The Ugandan red colobus is often found in association with other species of primates. Groups in parts of Kibale National Park have been seen to be in association with red-tailed monkeys for more than half their time.[15] Although polyspecific associations are most common with red-tailed monkeys, associations have occasionally been observed between the Ugandan red colobus and the gray-cheeked mangabey, the blue monkey and the mantled guereza.[15]

It is not certain why the Ugandan red colobus forms these associations with other species but protection from predators is the most accepted reason. The Ugandan red colobus is less vigilant, looking out for predators less often, when associated with the red-tailed monkey.[10] It also forms these associations more readily when there are a large number of young in the Ugandan red colobus group which implies it may be more protected when with the other species.[16]


The Ugandan red colobus has two main predators: the common chimpanzee and the crowned eagle. There are many primate species in Kibale National Park but chimpanzees rarely hunt any species other than the Ugandan red colobus.[16] Each year in Ngogo, part of Kibale National Park, up to 12% of the red colobus population is killed by chimpanzees.[17] Chimpanzees do not hunt Ugandan red colobus all year round, instead they tend to go through bouts of heavy hunting.[18] In response to attacks by a chimpanzee, all members of a Ugandan red colobus group gather together and males assemble to aggressively try and deter the attacking chimpanzee.[19]
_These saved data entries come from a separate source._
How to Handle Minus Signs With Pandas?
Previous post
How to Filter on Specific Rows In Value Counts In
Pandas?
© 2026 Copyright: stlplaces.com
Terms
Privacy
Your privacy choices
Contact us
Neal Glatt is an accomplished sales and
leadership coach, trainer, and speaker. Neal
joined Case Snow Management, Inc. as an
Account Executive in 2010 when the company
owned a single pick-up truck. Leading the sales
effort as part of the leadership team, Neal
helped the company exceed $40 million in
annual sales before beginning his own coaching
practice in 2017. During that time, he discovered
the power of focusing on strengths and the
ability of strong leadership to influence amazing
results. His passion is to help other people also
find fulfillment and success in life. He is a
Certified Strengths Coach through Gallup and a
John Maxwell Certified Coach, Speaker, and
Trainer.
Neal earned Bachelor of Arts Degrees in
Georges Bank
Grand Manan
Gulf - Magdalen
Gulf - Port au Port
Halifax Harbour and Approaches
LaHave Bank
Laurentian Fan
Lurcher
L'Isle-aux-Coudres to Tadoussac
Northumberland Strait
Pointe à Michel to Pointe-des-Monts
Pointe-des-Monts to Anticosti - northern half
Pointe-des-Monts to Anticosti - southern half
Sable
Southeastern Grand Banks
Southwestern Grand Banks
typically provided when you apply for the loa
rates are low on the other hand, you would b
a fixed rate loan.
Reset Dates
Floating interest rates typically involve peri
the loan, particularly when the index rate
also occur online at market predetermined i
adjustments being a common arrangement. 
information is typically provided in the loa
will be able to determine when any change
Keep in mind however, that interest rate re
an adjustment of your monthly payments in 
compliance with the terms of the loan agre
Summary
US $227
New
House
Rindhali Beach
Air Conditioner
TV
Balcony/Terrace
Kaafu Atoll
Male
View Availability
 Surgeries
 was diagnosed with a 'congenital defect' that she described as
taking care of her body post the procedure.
Crowned eagles prefer to prey on infants and young juveniles of the Ugandan red colobus. Research has found that both the Ugandan red colobus and the red-tailed monkey are killed less often by crowned eagles than would be expected, based on both monkeys' high abundance in the Kibale National Park. Both monkey species's avoidance of capture has been attributed to their increased defence from forming interspecific associations.[20]
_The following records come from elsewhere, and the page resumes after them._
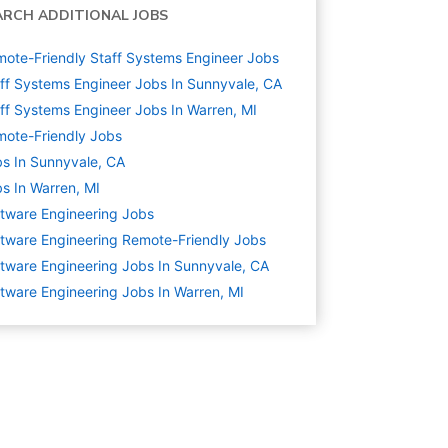
ARCH ADDITIONAL JOBS
ote-Friendly Staff Systems Engineer Jobs
ff Systems Engineer Jobs In Sunnyvale, CA
ff Systems Engineer Jobs In Warren, MI
ote-Friendly Jobs
s In Sunnyvale, CA
s In Warren, MI
tware Engineering
Jobs
tware Engineering Remote-Friendly Jobs
tware Engineering Jobs In Sunnyvale, CA
tware Engineering Jobs In Warren, MI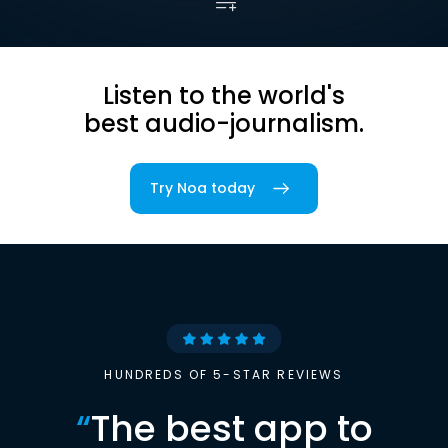
Listen to the world's
best audio-journalism.
Try Noa today
HUNDREDS OF 5-STAR REVIEWS
“
The best app to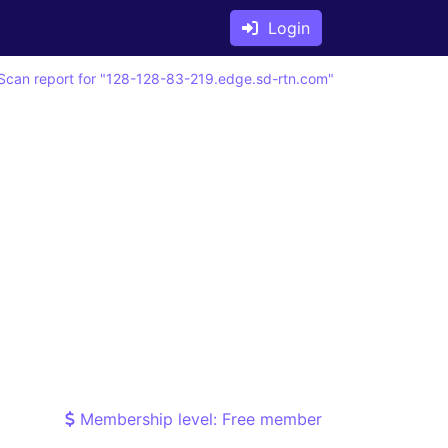
Login
Scan report for "128-128-83-219.edge.sd-rtn.com"
Membership level: Free member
Sexual maturity in males is reached at 5 years and between 4 and 5 years for females of the Ugandan red colobus. The Gestation period is 5 to 6 months with females having their first infant between 4 and 5 years old.[5] There is no distinct breeding season with infants being born all year round, however during the rainier months a peak in births is seen to coincide with the flush of new leaves for food.[21]

Both males and females initiate copulation.[6] During copulation other group members sometimes harass the pair by making loud calls, lunging at or leaping around or onto the males back. The harassers are usually either adult males in intrasexual competition[6] or juveniles if it is their mother which is copulating.[5]

Conservation status and threatsEdit

The Ugandan red colobus is classified as Endangered on the IUCN Red List. It has this listing because the populations are very fragmented and there is no movement of individuals between populations. The species is also classified as Endangered because the occurrence of all the populations combined is less than 5,000 km2 and this area is at risk of being decreased due to habitat loss and degradation that occurs outside protected areas. The Ugandan red colobus is also listed as Endangered due to there being a decline in numbers, principally due to common chimpanzee predation and habitat loss.[2] Hunting of the Ugandan red colobus by humans is not common and in Kibale, Uganda hunting of all primates was stopped in the 1960s.[11]